== Extract ==

I preface this by saying that it has been some time since I was at CalArts. The information I have written up was valid at the time I was there (mid 2000s) and there might have been changes since then. However, since I still get asked about the best way to be accepted to the Character Animation program, I felt it would still be helpful to keep this information available.
How hard is it to get into the character animation program at CalArts?
It’s pretty difficult. I read somewhere that the acceptance rate for that particular program is 8-10% although I don’t know if those figures are still accurate. They only accept 40-50 new students a year though if that gives you an idea.
Holy crap! I better make my portfolio kick-ass; what should I put in it?
Since I can only speak from my own experience and observations, the first thing you should do is call the school and speak with someone in the admissions department (main number: 661.255.1050 and ask to be connected with the admission office). Another really great resource is to attend a National Portfolio Day. CalArts usually is one of the schools in attendance and it gives you a chance to get a dry run portfolio review. Bring your stuff and have them look it over; the CalArts reps will be able to tell you what you need to do to improve your portfolio (if necessary) for when the time comes to officially submit your application.
Now, as far as my experience goes, I submitted 20 life drawings. I know that some of my classmates submitted many more than that as well as some of their sketchbooks. CalArts isn’t so concerned with finished pieces (although feel free to include some in your portfolio) as they are with seeing that you know the body and how it moves. They like gestures. They like to see structure lines and how you figured things out. They like poses with a lot of movement (after all, you’re applying to a program that’s all about conveying life and motion). Here’s a quick list of DOs and DON’Ts:
- DO submit life drawings
- DO submit gestures
- DO submit dynamic poses taken from life (not from photo reference)
- DO submit work in a variety of different mediums (pen, pencil, charcoal, conte, etc)
- DO submit works of varying lengths (30 seconds, 1 minute, 5 minutes, 10 minutes, 15 minutes as well as a few longer poses)
- DON’T submit cartoons
- DON’T submit cartoons
- DON’T submit cartoons
Figure drawing? But I’ve never taken figure drawing!! What should I do?
Well, you need to refine those skills. Luckily, you have several resources available to you. First, check to see if any nearby schools–like a community college–offer life drawing classes. If not, check the bulletin board at your local art store (most of them have one) to see if there are any open figure sessions in the area. Sometimes a bunch of artists will get together and all pitch in for a model. If worse comes to worse and there are no classes or sessions in the area (or you’re young and your parents don’t want to expose you to naked people yet), recruit your friends and family. Obviously it would be a bit much to ask them to strip down for you but a model doesn’t need to be naked for you to draw them. If no one wants to sit still, go hang out at the mall or a coffee shop or something along those lines and just sketch the people that you see. You can also check out anatomy books or use photo reference but I would HIGHLY suggest that you draw from life. You really will get more out of it if you see how the body moves. Working from books or photos, you’re just learning how to copy.

===
== Available data ==

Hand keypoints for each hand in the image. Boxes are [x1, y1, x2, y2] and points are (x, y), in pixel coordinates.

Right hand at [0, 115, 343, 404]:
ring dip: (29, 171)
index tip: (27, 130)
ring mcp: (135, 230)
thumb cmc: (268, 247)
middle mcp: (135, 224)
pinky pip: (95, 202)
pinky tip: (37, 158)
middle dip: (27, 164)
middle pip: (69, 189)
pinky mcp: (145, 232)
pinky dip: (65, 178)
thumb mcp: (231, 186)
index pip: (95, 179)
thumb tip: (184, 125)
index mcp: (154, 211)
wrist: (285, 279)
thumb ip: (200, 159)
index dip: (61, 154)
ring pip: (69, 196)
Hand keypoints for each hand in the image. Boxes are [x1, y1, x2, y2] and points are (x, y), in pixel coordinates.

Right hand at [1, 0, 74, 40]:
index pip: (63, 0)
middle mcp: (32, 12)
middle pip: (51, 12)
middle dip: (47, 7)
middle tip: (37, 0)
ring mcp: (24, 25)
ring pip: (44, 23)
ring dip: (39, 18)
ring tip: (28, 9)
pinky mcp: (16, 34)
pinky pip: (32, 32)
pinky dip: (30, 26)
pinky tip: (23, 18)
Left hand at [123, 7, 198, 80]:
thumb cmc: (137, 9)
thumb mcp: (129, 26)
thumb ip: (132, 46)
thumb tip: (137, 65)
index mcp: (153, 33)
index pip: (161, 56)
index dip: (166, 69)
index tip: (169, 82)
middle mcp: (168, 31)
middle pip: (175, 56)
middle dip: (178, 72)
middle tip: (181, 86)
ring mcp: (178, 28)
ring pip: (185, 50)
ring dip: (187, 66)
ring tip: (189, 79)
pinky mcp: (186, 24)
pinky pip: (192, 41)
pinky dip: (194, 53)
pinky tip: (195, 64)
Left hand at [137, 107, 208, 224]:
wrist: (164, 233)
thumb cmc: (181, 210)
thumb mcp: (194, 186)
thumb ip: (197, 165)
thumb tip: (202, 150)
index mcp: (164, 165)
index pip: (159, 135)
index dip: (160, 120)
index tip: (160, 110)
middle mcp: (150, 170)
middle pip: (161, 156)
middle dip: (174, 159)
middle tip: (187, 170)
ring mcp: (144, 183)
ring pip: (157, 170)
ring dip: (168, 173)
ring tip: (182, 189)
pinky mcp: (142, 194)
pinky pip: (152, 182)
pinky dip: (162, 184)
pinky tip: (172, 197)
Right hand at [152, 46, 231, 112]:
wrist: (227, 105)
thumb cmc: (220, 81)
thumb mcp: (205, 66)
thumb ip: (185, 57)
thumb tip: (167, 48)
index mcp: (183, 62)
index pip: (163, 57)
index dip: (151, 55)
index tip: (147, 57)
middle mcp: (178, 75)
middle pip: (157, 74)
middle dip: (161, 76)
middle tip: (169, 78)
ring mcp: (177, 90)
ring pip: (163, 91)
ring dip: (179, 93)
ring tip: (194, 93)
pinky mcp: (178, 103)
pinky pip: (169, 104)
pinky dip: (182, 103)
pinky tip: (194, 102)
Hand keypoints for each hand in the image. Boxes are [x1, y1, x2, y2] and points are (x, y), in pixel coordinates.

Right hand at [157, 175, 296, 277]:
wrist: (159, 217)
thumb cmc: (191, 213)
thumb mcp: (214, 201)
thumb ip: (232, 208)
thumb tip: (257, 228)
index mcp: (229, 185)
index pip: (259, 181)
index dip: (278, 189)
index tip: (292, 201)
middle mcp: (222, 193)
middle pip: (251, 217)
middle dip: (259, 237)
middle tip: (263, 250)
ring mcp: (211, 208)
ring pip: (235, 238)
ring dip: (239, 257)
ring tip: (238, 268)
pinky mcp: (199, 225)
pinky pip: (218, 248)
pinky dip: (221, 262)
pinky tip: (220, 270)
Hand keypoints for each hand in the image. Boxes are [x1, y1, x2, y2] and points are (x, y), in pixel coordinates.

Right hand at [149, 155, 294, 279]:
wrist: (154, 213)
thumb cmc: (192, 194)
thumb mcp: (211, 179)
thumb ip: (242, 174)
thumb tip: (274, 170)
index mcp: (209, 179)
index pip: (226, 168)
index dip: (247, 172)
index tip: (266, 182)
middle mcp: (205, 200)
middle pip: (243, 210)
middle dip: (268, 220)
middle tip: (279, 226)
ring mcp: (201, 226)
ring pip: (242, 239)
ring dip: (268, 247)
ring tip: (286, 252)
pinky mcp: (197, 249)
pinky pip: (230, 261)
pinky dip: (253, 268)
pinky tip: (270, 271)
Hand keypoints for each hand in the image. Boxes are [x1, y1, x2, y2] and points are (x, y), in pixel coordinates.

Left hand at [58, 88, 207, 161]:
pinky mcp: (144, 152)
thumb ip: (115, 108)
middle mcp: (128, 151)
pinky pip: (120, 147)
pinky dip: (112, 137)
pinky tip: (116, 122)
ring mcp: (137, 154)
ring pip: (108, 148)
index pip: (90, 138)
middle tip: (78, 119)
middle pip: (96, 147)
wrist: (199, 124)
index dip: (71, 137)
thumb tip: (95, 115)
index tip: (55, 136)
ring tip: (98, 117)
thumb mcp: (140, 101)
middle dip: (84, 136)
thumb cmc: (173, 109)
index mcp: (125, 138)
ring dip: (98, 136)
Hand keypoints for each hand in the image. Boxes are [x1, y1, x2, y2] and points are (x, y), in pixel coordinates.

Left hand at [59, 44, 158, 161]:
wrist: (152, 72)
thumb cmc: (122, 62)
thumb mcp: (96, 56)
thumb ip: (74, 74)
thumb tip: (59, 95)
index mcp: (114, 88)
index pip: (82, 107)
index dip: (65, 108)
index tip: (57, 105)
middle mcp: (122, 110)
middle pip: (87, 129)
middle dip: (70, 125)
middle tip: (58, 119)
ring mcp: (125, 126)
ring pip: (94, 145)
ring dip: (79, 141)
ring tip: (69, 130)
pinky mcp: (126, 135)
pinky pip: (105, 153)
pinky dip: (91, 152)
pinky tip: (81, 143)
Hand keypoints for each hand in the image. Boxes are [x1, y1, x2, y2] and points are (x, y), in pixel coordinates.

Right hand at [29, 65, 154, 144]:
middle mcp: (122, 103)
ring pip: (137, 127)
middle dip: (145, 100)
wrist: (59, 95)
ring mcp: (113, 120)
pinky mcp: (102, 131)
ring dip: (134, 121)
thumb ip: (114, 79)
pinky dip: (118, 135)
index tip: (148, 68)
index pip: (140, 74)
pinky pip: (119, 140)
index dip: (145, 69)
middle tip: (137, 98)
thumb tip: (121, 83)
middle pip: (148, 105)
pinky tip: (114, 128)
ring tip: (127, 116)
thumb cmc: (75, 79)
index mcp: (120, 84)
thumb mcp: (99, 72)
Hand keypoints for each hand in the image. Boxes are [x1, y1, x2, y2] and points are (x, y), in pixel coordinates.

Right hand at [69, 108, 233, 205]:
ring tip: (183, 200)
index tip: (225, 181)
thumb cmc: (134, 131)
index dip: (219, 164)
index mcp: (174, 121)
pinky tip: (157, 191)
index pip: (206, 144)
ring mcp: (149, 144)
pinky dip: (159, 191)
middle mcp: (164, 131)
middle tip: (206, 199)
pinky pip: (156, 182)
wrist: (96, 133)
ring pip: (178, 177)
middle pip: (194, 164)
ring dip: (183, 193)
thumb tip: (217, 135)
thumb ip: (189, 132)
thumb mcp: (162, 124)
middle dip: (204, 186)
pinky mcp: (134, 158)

===

Activity: According to the Extract about applying to CalArts, how many life drawings did the writer submit?

Response below: 20 life drawings.